Etching resistance: "O" indicates that the resist film did not peel off, and "X" indicates that the resist film peeled off.

Claims (10)

  A resist composition for printing ink comprising a phenolic resin as a main resin component and further containing a thickener.   The resist composition for a printing ink according to claim 1, wherein the phenol resin is one or both of a novolak resin and a polyvinyl phenol resin.   The resist composition for a printing ink according to claim 1, wherein the thickener is an inorganic fine particle having a particle diameter of 3 nm to 10 µm.   The resist composition for a printing ink according to claim 1, wherein the thickener is a wax.   The resist composition for a printing ink according to claim 1, wherein the content of the thickener is 10 parts by weight to 500 parts by weight based on 100 parts by weight of the resin solid content.   The resist composition for a printing ink according to claim 1, which is an organic solvent-based resist composition.   The printing ink resist composition according to claim 1, wherein the viscosity measured by a rotational viscometer (6 rpm, measurement temperature: 25 ° C) is 1 Pa · s to 300 Pa · s.   The resist composition for a printing ink according to claim 1, which is a resist composition for a screen printing ink.   Forming a resist film of a desired pattern on the surface of a substrate having a metal layer on the surface by using a resist composition for a printing ink comprising a phenol resin as a main resin component and further containing a thickener.

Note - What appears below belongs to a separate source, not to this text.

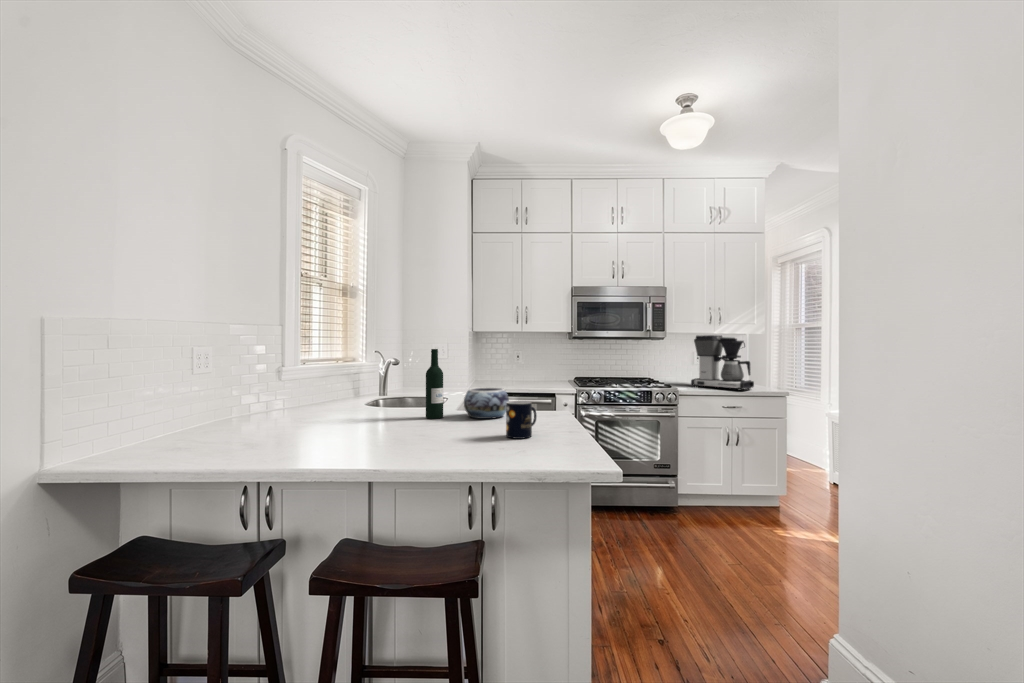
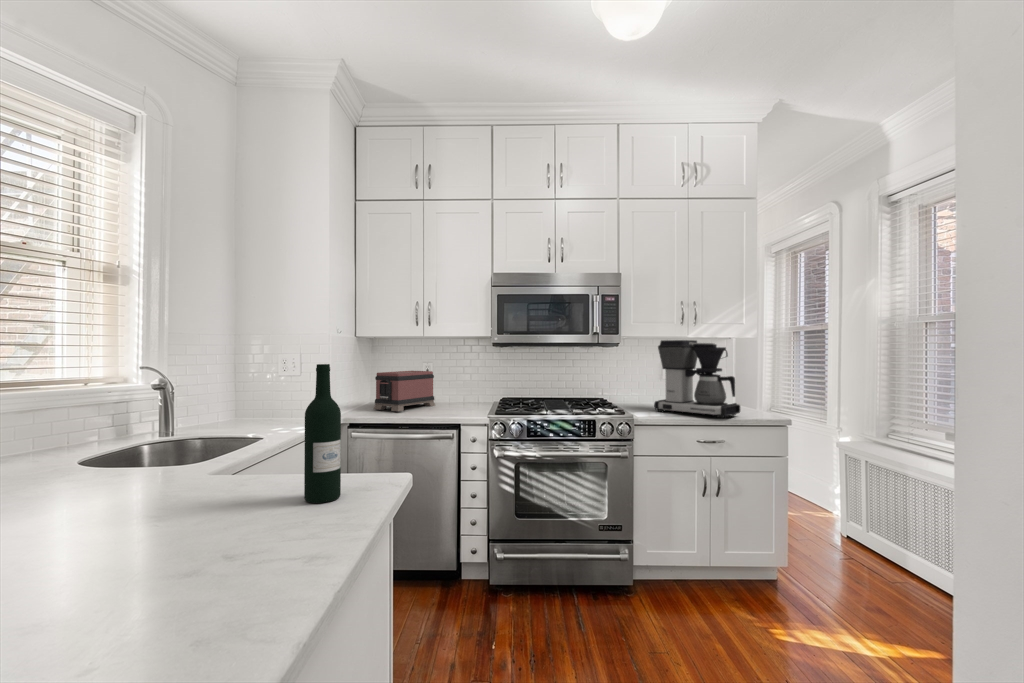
wine bottle: present [426,349,443,419] -> present [304,364,341,503]
toaster: none [489,357,530,386] -> present [374,371,435,411]
decorative bowl: present [464,387,509,419] -> none [158,440,263,510]
mug: present [506,401,536,439] -> none [76,503,190,620]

A method for forming a resist film comprising: (1) Screen printing is performed on the surface of a substrate having a metal layer on the surface using a resist composition for a printing ink containing a phenol resin as a main resin component and further containing a thickener to form a resist film having a desired pattern. Forming,
(2) a step of developing and removing the metal layer in a portion where the resist film is not formed by using an etchant;
(3) A method for manufacturing a substrate having a metal layer pattern, comprising a step of removing a resist film after the step (2).